It’s not just American tourists who use American Express – British consumers can too. Yet many UK businesses still do not accept it, so you might wonder: should you accept American Express in your business?

Why not everyone accepts American Express

It’s not every business that accepts a fair share of foreign cards, and merchants often consider Amex a “foreign card” (even though Brits use it too). Many trades have a high portion of local customers, for example hairdressers, off-licences and pubs in non-touristy areas. This makes it tempting as a merchant to not bother much about this. Fair enough, you would think.

Here are some other reasons why merchants have chosen not to accept it:

  • Transaction fees are high  (typically 3-4%) compared to Visa, Mastercard and other credit cards.
  • There’s potentially more paperwork involved because American Express is their own acquirer separate from Visa, Mastercard and other cards handled collectively by other acquiring banks.
  • Fewer people use Amex than Visa and Mastercard, so it isn’t seen as essential.

Should these reasons weigh high enough for you to avoid it too? Let’s look at the other side.

Why accept American Express?

The biggest reason for accepting Amex is perhaps the fact that people spend on average 50% more with this credit card than with other credit cards. Not strange considering the card is marketed to more affluent consumers than the average Visa/Mastercard user, so you can expect that money is less of an issue for an Amex user.

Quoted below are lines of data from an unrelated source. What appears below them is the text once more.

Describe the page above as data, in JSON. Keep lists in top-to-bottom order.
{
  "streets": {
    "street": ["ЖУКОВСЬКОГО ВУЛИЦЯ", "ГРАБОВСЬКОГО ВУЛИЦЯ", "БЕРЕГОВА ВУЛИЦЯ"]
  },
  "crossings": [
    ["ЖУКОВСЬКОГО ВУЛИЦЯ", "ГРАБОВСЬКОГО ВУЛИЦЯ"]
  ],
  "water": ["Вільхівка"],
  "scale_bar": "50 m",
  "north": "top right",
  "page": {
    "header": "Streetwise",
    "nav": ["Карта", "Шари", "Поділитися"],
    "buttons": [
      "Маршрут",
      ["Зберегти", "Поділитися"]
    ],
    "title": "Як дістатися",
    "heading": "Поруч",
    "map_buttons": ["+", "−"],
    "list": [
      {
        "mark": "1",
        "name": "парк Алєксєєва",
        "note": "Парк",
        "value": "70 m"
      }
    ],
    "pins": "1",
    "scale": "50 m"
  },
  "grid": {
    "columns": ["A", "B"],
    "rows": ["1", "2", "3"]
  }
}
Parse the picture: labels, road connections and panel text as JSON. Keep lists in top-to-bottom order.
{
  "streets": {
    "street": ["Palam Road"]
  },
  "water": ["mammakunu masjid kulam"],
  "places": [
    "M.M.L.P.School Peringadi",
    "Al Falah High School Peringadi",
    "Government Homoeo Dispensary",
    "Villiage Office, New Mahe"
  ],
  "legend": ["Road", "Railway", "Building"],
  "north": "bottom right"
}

Add to that all the travel points, cashback and other rewards – plus refund/purchase protection – that American Express provides to their users, and you have a credit card favoured by many with the money to spend.

Now think of the customer who wanted to spend £500 on that jacket, only to lose the sale when your answer is “sorry, we don’t accept Amex” when they flash their card. Customers can be picky with how they pay, so the disappointment of a “no” can be the end of that relationship.

In the grand scheme of things, paying a 3.5% transaction fee and interchange fees on a big sale is still better for your profit margins compared to losing that sale (and possibly the customer). Even if you’re paying 1.5% and no interchange fees for Visa transactions, you can’t always persuade someone to choose Visa.

American Express British Airways credit cards

Two of the most common American Express cards in the UK. Customers earn Avios points for air travel when they use this card in shops. Photo: British Airways.

Going back to the point about local vs. foreign customers – if you’re trading in an area with a regular amount of foreign and/or wealthy customers, it will likely be worth it to accept Amex. You may not need to take the card much, but given the higher average spend with Amex, it could be worth it.

Consider this:

  1. What is your projected cost of accepting Amex? Consider setup fees, transaction rates, monthly fees, PCI compliance (if relevant), etc.
  2. What are your projected additional profits compared to not accepting Amex?

If the cost of accepting Amex is higher than the actual profits via Amex, it’s probably not worth it for your business. If accepting Amex has brought you more money, you can ask yourself if the additional hassle (if any) is worth this extra money.

How do you accept the card?

Merchants can choose to set up a merchant account directly with Amex, or get a merchant service provider to set up Amex acceptance through a special agreement. Amex is unique since they are card issuer, processor and acquiring bank all at once, thereby able to streamline those services internally. But it also means more complexity for merchants integrating Amex with other payment systems.

Amex offers an American Express Merchant Account, but unlike other acquirers, only Amex is processed through this account (in contrast to their online payment gateway, which accepts a full range of cards). Choosing Amex as your direct acquirer also means you have to get a card terminal elsewhere, as they do not offer their own integrated solutions. You pay from £15/month + setup fees + transaction fees of 2-5% + 7-10 p with an American Express Merchant Account. As they are quite strict on security, they require your business to be fully PCI-compliant.

Businesses making over £100k a year should consider setting up a merchant account directly with American Express. They provide a premium service to their merchants, you can save on fees by eliminating third party costs, card processing times are faster, and fraud prevention is more efficient. You also get access to detailed analytics on your Amex customers’ spending.

If you’re going through a merchant service provider or general acquirer, most of them can set up an agreement with Amex for you. This way means you don’t get access to American Express Merchant Account’s own services, and instead rely on the tools set up by your chosen provider.

Using a different acquirer or merchant service provider often means higher fees for Amex acceptance (but prices do vary greatly, so it’s worth looking around). That’s because they have to negotiate contracts with Amex themselves and route payments through Amex’s own banks to enable this, making card processing more costly.

Smaller businesses may find it easier and more economical to choose a payment facilitator already accepting the card. This takes the additional paperwork and setup fees out of it, as the payment facilitator has an existing contract with American Express. Currently, the following payment facilitators accept Amex: iZettle, PayPal Here, Square and SumUp.